5 Questions to Conrad Tao (composer) about Everything Must Go

Twenty-four-year-old pianist-composer Conrad Tao is no stranger to major orchestra audiences worldwide. He has performed with or had his compositions played by the likes of the Philadelphia Orchestra, Hong Kong Philharmonic, Utah Symphony and the Finnish Radio Symphony Orchestra. On September 27th, he will add the New York Philharmonic and its new Music Director Jaap van Zweden to his roster with the world premiere of his latest composition Everything Must Go. Commissioned by the Philharmonic for its 2018-2019 season,  Everything Must Go functions as a “curtain raiser,” or overture of sorts, to a performance of Anton Bruckner’s monumental Symphony No. 8 composed in 1887-1890. I CARE IF YOU LISTEN had the opportunity to ask Conrad Tao 5 questions about his new work and some of his current and future projects.

Your latest orchestral work Everything Must Go will receive its world premiere on September 27th with the New York Philharmonic under the direction of its new Music Director Jaap van Zweden. Give our readers some specifics on the program and your new work.

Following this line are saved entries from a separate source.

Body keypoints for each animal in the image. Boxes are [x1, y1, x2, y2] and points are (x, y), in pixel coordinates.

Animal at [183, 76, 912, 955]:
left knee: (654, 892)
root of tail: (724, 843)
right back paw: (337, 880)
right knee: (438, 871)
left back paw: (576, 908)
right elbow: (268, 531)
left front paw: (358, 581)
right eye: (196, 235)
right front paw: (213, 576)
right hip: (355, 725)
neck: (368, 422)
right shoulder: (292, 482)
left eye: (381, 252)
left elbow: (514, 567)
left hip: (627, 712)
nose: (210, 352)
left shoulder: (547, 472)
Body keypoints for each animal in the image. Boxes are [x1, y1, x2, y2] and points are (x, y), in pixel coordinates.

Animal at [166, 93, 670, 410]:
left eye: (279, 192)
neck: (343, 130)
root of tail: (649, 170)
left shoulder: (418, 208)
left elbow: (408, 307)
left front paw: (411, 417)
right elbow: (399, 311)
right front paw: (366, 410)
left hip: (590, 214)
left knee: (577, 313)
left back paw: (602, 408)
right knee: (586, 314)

Everything Must Go was a work written to be performed before Bruckner’s Eighth Symphony; I knew from the outset that it was going to proceed attacca into the Bruckner. The piece utilizes some traditional “overture” signifiers–for instance, an opening fanfare comprising double- and triple-dotted rhythms, the traditional French overture figuration. I was thinking of cinematic title sequences as a reference point; great title sequences often function as distinct pieces of filmmaking that relate, sometimes obliquely, to the larger whole.

The piece also grew out of an image I could not quite shake: the image of a cathedral melting and, through its melting, gaining sentience. This idea of collapse or ostensible decay as a generative thing–as creating consciousness–would not leave me. On some level, the piece is an organism that, after shedding its initial form as an edifice, is awakened to the complexity, the constant questioning, and the sense of shared responsibility that comes with being alive.

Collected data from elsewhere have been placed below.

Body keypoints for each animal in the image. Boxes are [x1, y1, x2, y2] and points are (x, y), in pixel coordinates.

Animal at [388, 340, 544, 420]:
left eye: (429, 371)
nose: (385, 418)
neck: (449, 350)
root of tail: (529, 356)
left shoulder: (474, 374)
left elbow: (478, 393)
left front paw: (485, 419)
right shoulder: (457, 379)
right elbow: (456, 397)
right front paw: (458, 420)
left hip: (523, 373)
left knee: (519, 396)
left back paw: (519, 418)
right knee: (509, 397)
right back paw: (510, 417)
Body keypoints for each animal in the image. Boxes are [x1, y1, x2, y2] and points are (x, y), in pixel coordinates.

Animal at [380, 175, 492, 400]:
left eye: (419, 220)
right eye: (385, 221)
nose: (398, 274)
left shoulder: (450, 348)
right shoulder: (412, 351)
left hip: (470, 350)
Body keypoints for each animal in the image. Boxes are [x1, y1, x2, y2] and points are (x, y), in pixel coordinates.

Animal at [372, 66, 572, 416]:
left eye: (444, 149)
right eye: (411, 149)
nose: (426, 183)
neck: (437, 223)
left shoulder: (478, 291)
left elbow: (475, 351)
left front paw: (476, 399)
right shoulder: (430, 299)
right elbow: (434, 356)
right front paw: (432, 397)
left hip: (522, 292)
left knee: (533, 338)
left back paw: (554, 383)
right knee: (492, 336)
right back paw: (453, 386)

What are some of the reasons you named a work designed to be a curtain raiser, Everything Must Go?

The difficulty and necessity of imagining a future that does not punish people for being alive, that actually nourishes the soul instead of slowly corroding it, that affords everyone dignity–that is part of what the piece is about. I think it is unusually obvious right now that this world, exploitative and entitled and nihilistic, is not sustainable. So: everything must go. But at whose hands? And what do we do with this world until then? And what might the world look like when everything has gone?

Conrad Tao

Conrad Tao–Photo by Brantley Gutierrez

How deeply did Bruckner’s 8th Symphony influence Everything Must Go? Would a listener hear some Brucknerian sonorities in your work?

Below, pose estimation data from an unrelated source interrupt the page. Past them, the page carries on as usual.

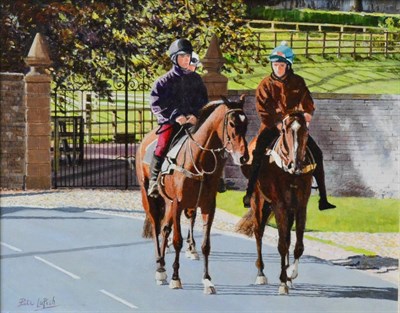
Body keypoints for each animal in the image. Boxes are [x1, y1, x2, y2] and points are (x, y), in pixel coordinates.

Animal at [138, 95, 250, 292]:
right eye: (231, 123)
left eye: (246, 123)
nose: (243, 157)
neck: (200, 159)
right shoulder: (178, 203)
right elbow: (177, 240)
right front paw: (175, 278)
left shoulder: (207, 206)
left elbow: (206, 245)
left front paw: (207, 279)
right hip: (150, 199)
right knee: (157, 228)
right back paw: (160, 268)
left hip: (169, 203)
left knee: (165, 229)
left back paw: (164, 265)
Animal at [234, 111, 316, 294]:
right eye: (285, 131)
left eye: (306, 132)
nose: (296, 165)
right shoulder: (279, 206)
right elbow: (281, 245)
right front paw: (283, 282)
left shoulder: (300, 207)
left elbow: (297, 244)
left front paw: (290, 274)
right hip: (259, 203)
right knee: (259, 233)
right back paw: (260, 274)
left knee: (287, 238)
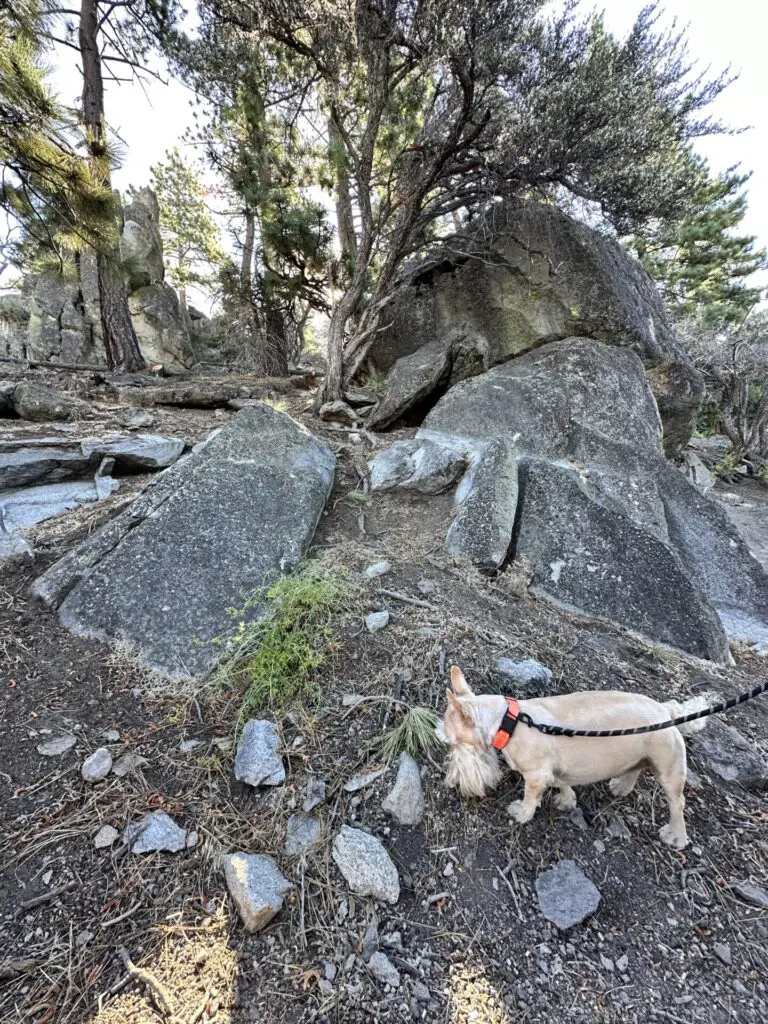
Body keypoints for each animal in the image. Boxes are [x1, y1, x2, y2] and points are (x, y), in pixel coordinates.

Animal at [436, 663, 712, 847]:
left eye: (452, 742)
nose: (451, 782)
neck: (510, 721)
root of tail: (666, 711)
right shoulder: (556, 770)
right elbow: (562, 782)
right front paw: (567, 799)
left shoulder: (536, 775)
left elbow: (530, 798)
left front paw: (522, 813)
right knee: (635, 768)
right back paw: (621, 786)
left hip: (669, 770)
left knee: (678, 803)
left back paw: (677, 836)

The harmonic and timbral world of my piece definitely lives in reverberations from the Bruckner. This wasn’t even intentional, but I suspect the symphony was so firmly in my ears during the writing process. The most significant influence, though, is in the way Bruckner navigates time. The churning, insistently slow pace of the symphony inspired a lot of the form for my piece.

You have an additional New York Philharmonic “Nightcap” program in New York on September 28th–tell us about that.

My “Nightcap” program uses as its jumping-off point two Bruckner motets–”Ave maria” and “Christus factus est”–from which the program launches into an exploration of ritual and spiritual music, or the idea of rituality and spirituality. The intense shared experience that much spiritual music seems attuned to or at least tries to access has, for me, an analogue in playing collaboratively with others. Thus, I will be bringing on two close collaborators and friends, vocal improviser Charmaine Lee and tap dancer-choreographer Caleb Teicher, with whom I’m lucky enough to make lots of different music. The evening will encompass improvisation, computer choirs, harsh sheets of sound, ASMR, those aforementioned Bruckner motets, and more.

You have a dual career as composer and pianist. Tell our readers about some of your latest piano projects and your upcoming concerts.

I have some recently recorded material that I need to hunker down on and really work with, but: expect some solo piano albums in the future! In addition, I just announced my 2018-2019 season, the details of which you can find on my website. Particularly excited about my first concerto date of the fall–I’m returning to Stockholm to play with the Swedish Radio Symphony conducted by Susanna Mälkki, and we will be performing Suspend, Andrew Norman’s gorgeous piano concerto, together. I’m also performing Brahms’s first piano concerto for the first time in Honolulu come November. Very grateful that I’m still learning plenty of new repertoire twelve years into my career.